The renunciation by Jeff Immelt of his 2008 bonus, though laudable, is not unique. the Chairmen of Costco, James Sinegal, and Whole Foods, John Mackey, in 2007 decided not to take their bonuses even though, unlike the GE shares, the shares of their respective companies under their tutelage had done quite well. Noteworthy in this context is the observation of Costco’ Compensation Committee as reported in Costco’s SEC filings :The Committee …wishes to respect Mr. Senegal’s wishes to receive modest compensation, in part because it believes that higher amounts would not change Mr. Senegal’s motivation and performance”.
Food for thought indeed in these times of compensation packages under ever greater scrutiny.
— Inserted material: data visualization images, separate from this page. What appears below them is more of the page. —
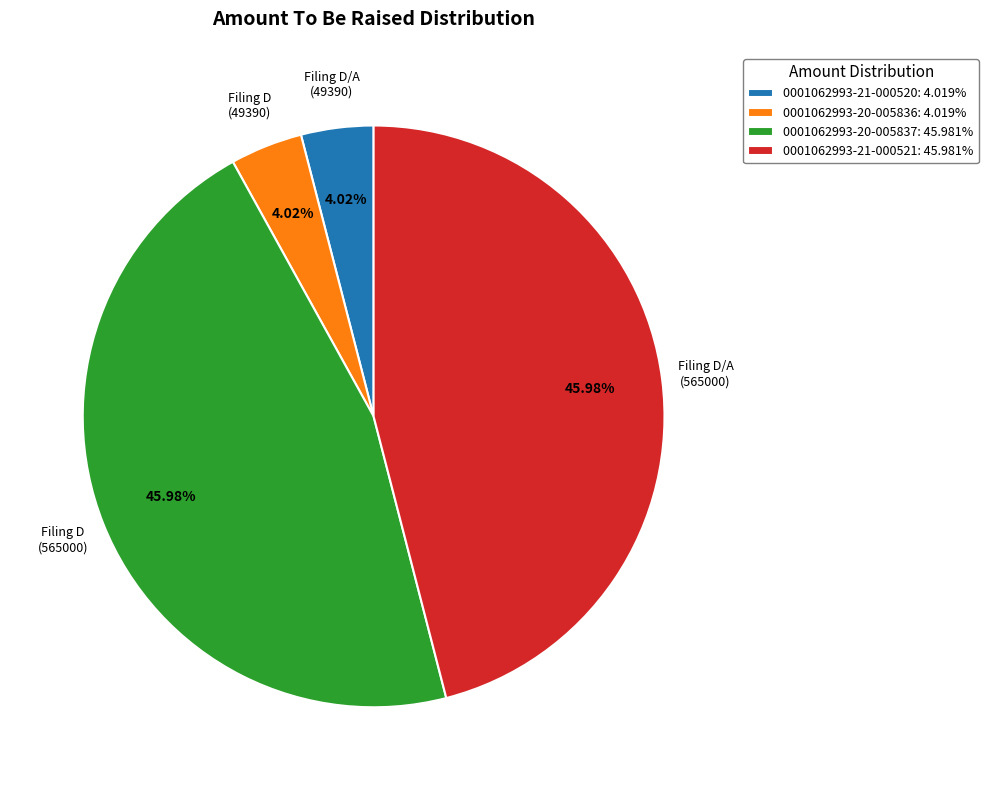

Approximately how many times larger is the value at 0001062993-20-005836 compared to 0001062993-21-000521?

0.1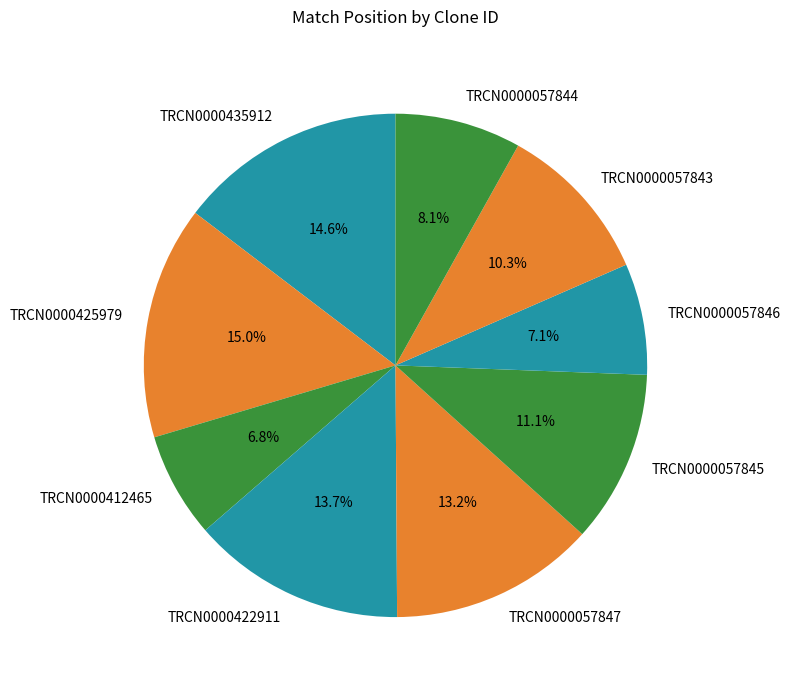

Which has a higher value, TRCN0000057845 or TRCN0000412465?

TRCN0000057845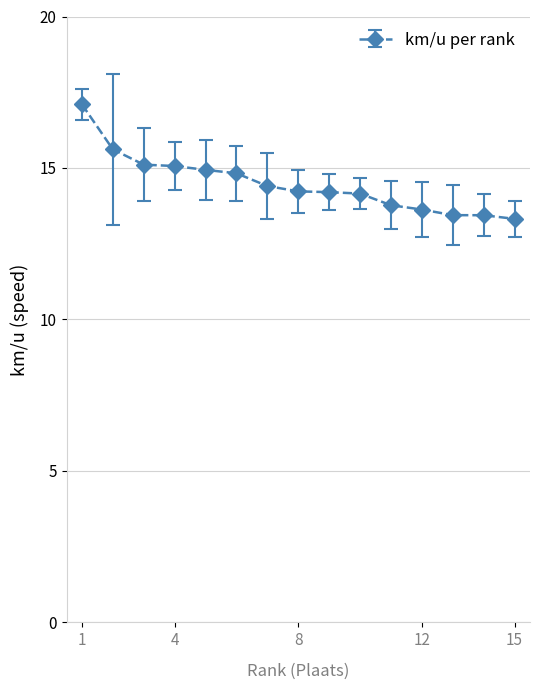

What is the greatest value displayed?

17.1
Should other companies follow Whole Food’s lead and establish limits on the maximum cash bonuses as a function of the average hourly wages for all full-time employees ($15, 38/h or $ 31,900/year at Whole Foods which with a maximum multiplier of 19 translates to a top cash bonus of $ 607,800).
Clear from these examples is that money is not the alpha and the omega of compensation policies. After all, paying a CEO twice the current compensation will not mean that the CEO will work twice as hard since that CEO is already supposed to work all the time for the company’s best interests.
Should we, as Messrs Buffet and Munger do, ask whether the senior executives love the money or the business?